*** PROVIDED RECORDS ***

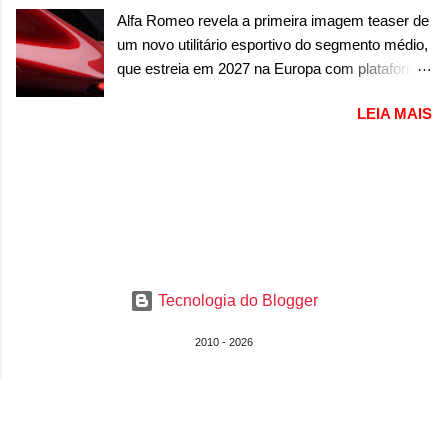
e Z20 na China, o elétrico passará a ser
“protótipo aprimorado” que estabelece as bases
Alfa Romeo revela a primeira imagem teaser de
vendido na China apenas como ‘20’. Junto das
para "div...
um novo utilitário esportivo do segmento médio,
mudanças visuais, a marca confirmou que ele
que estreia em 2027 na Europa com plataforma
pode ser um dos primeiros produtos da
STLA Medium A Alfa Romeo revelou a primeira
empresa a usar um novo motor elétrico.
LEIA MAIS
imagem teaser de um novo utilitário esportivo
Chamado de ’16 em 1’, também chamado de
da marca italiana, previsto para ser lançado em
Thunder, ele apresenta uma melhoria de
meados de 2027. O novo modelo não tem
eficiência térmica e integra 12 elementos de
nome ou se é uma nova geração de um modelo
hardware. Entre eles, motor elétrico, controlador
existente, o que poderia acontecer. Sabe-se
de motor, redutor, conversor CC-CC, OBC,
apenas que o novo modelo em questão é um
PDU, HBMS, LBMS, VCU, TMS, controle ativo
SUV do porte médio (C) e que seu lançamento
de pré-carga e gateway de domínio de energia.
foi confirmado durante a Mesa Redonda
Há mais quatro recursos de software como
Tecnologia do Blogger
Nacional da Indústria Automotiva, organizada
gerenciamento...
pelo Ministério dos Negócios e do Made in Italy
2010 - 2026
(MIMIT). Estiveram presentes Emanuele
Cappellano, Diretor de Operações da Stellantis
Enlarged Europe, que foi o responsável por
antecipar o lançamento. O novo modelo teve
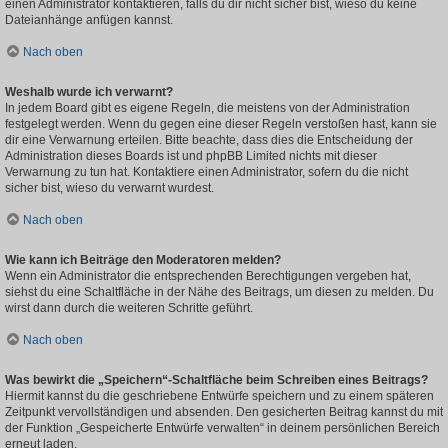
einen Administrator kontaktieren, falls du dir nicht sicher bist, wieso du keine
Dateianhänge anfügen kannst.
Nach oben
Weshalb wurde ich verwarnt?
In jedem Board gibt es eigene Regeln, die meistens von der Administration
festgelegt werden. Wenn du gegen eine dieser Regeln verstoßen hast, kann sie
dir eine Verwarnung erteilen. Bitte beachte, dass dies die Entscheidung der
Administration dieses Boards ist und phpBB Limited nichts mit dieser
Verwarnung zu tun hat. Kontaktiere einen Administrator, sofern du die nicht
sicher bist, wieso du verwarnt wurdest.
Nach oben
Wie kann ich Beiträge den Moderatoren melden?
Wenn ein Administrator die entsprechenden Berechtigungen vergeben hat,
siehst du eine Schaltfläche in der Nähe des Beitrags, um diesen zu melden. Du
wirst dann durch die weiteren Schritte geführt.
Nach oben
Was bewirkt die „Speichern“-Schaltfläche beim Schreiben eines Beitrags?
Hiermit kannst du die geschriebene Entwürfe speichern und zu einem späteren
Zeitpunkt vervollständigen und absenden. Den gesicherten Beitrag kannst du mit
der Funktion „Gespeicherte Entwürfe verwalten“ in deinem persönlichen Bereich
erneut laden.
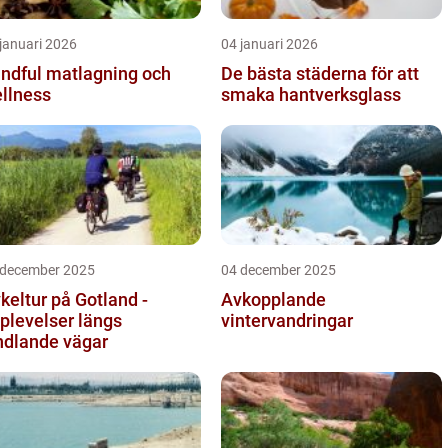
januari 2026
04 januari 2026
ndful matlagning och
De bästa städerna för att
llness
smaka hantverksglass
 december 2025
04 december 2025
keltur på Gotland -
Avkopplande
plevelser längs
vintervandringar
ndlande vägar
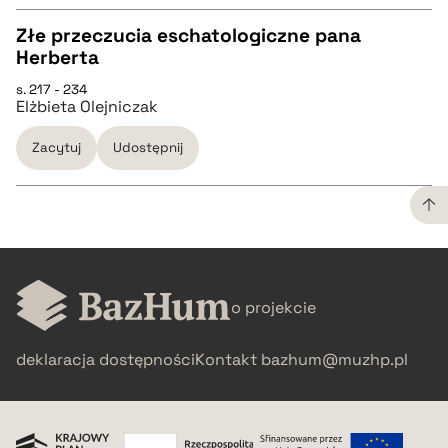
BIBTEX
Złe przeczucia eschatologiczne pana
Herberta
pobierz cytat
CZYSTY TEKST
s. 217 - 234
Elżbieta Olejniczak
pobierz cytat
Zacytuj
Udostępnij
BIBTEX
pobierz cytat
CZYSTY TEKST
o projekcie
pobierz cytat
deklaracja dostępności
Kontakt
bazhum@muzhp.pl
BIBTEX
pobierz cytat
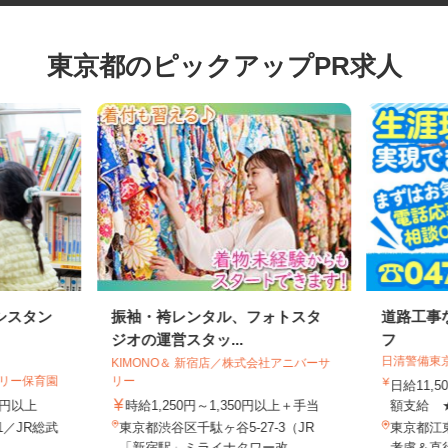
東京都のピックアップPR求人
シスタン
振袖・袴レンタル、フォトスタ
道路工
ジオの運営スタッ...
フ
日清警備
KIMONO＆ 新宿店／株式会社アニバーサ
ゼリー保育園
リー
日給11
70円以上
時給1,250円～1,350円以上＋手当
額支給 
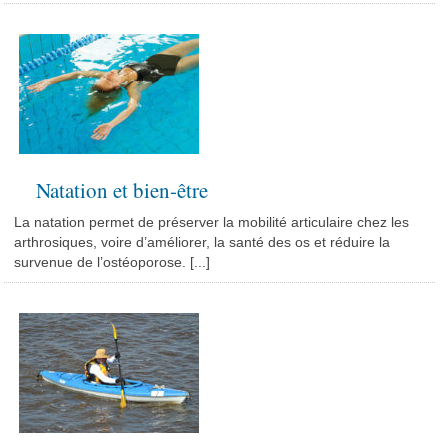
Natation et bien-être
La natation permet de préserver la mobilité articulaire chez les
arthrosiques, voire d’améliorer, la santé des os et réduire la
survenue de l’ostéoporose. [...]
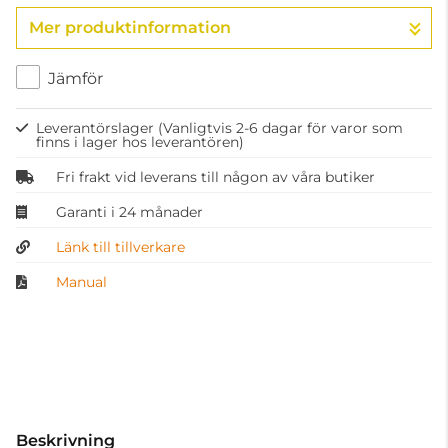
Mer produktinformation
Gå till kassan
Jämför
Leverantörslager
(Vanligtvis 2-6 dagar för varor som
finns i lager hos leverantören)
Fri frakt vid leverans till någon av våra butiker
Garanti i 24 månader
Länk till tillverkare
Manual
Beskrivning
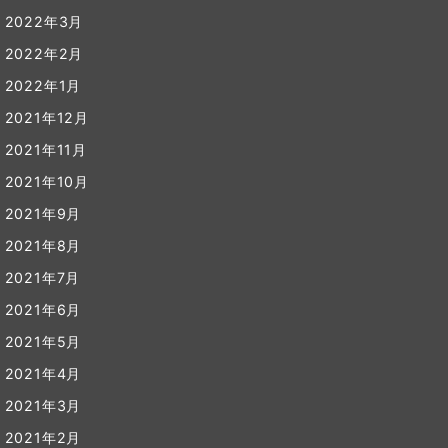
2022年3月
2022年2月
2022年1月
2021年12月
2021年11月
2021年10月
2021年9月
2021年8月
2021年7月
2021年6月
2021年5月
2021年4月
2021年3月
2021年2月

*** End of PROVIDED RECORDS ***

### PROBLEM DESCRIPTION:
Looking at the entries above, say how many lines contain the word "Entwürfe". Nothing but the number is needed.

### SOLUTION TO THE EXERCISE:
2